▶ THE PROBLEM
An exact copy of every entry is what's needed, so please transcribe them all.

[Saved data entries]
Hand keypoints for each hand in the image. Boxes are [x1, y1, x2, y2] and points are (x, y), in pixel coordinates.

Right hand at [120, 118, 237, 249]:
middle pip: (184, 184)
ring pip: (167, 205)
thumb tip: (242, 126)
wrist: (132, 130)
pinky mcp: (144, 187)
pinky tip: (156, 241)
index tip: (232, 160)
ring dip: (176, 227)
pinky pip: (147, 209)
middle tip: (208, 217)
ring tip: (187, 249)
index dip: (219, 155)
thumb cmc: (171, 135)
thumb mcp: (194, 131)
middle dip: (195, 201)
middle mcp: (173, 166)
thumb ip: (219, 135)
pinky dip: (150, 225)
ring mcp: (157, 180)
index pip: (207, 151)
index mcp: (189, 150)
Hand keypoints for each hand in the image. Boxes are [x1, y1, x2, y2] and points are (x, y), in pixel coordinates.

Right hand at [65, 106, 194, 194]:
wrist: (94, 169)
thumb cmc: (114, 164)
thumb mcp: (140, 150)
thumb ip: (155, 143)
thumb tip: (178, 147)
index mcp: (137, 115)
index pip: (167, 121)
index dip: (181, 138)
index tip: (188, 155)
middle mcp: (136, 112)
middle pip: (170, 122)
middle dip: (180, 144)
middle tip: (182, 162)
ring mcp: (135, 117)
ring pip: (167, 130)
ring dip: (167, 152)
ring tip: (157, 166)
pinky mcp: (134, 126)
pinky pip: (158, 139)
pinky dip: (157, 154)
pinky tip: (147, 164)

▶ OUTPUT BELOW
Hand keypoints for each hand in the image. Boxes are [x1, y1, x2, y2] and points are (x, y), in pixel coordinates.

Right hand at [120, 118, 237, 249]:
middle pip: (184, 184)
ring pip: (167, 205)
thumb tip: (242, 126)
wrist: (132, 130)
pinky mcp: (144, 187)
pinky tip: (156, 241)
index tip: (232, 160)
ring dip: (176, 227)
pinky pip: (147, 209)
middle tip: (208, 217)
ring tip: (187, 249)
index dip: (219, 155)
thumb cmc: (171, 135)
thumb mcp: (194, 131)
middle dip: (195, 201)
middle mcp: (173, 166)
thumb ip: (219, 135)
pinky dip: (150, 225)
ring mcp: (157, 180)
index pip: (207, 151)
index mcp: (189, 150)
Hand keypoints for each hand in the image. Boxes are [x1, y1, x2, y2] and points are (x, y), in pixel coordinates.

Right hand at [65, 106, 194, 194]:
wrist: (94, 169)
thumb cmc: (114, 164)
thumb mcp: (140, 150)
thumb ip: (155, 143)
thumb tip: (178, 147)
index mcp: (137, 115)
index pip: (167, 121)
index dip: (181, 138)
index tip: (188, 155)
middle mcp: (136, 112)
middle pip: (170, 122)
middle dip: (180, 144)
middle tip: (182, 162)
ring mcp: (135, 117)
ring pip: (167, 130)
ring dip: (167, 152)
ring tip: (157, 166)
pinky mcp: (134, 126)
pinky pip: (158, 139)
pinky dip: (157, 154)
pinky tip: (147, 164)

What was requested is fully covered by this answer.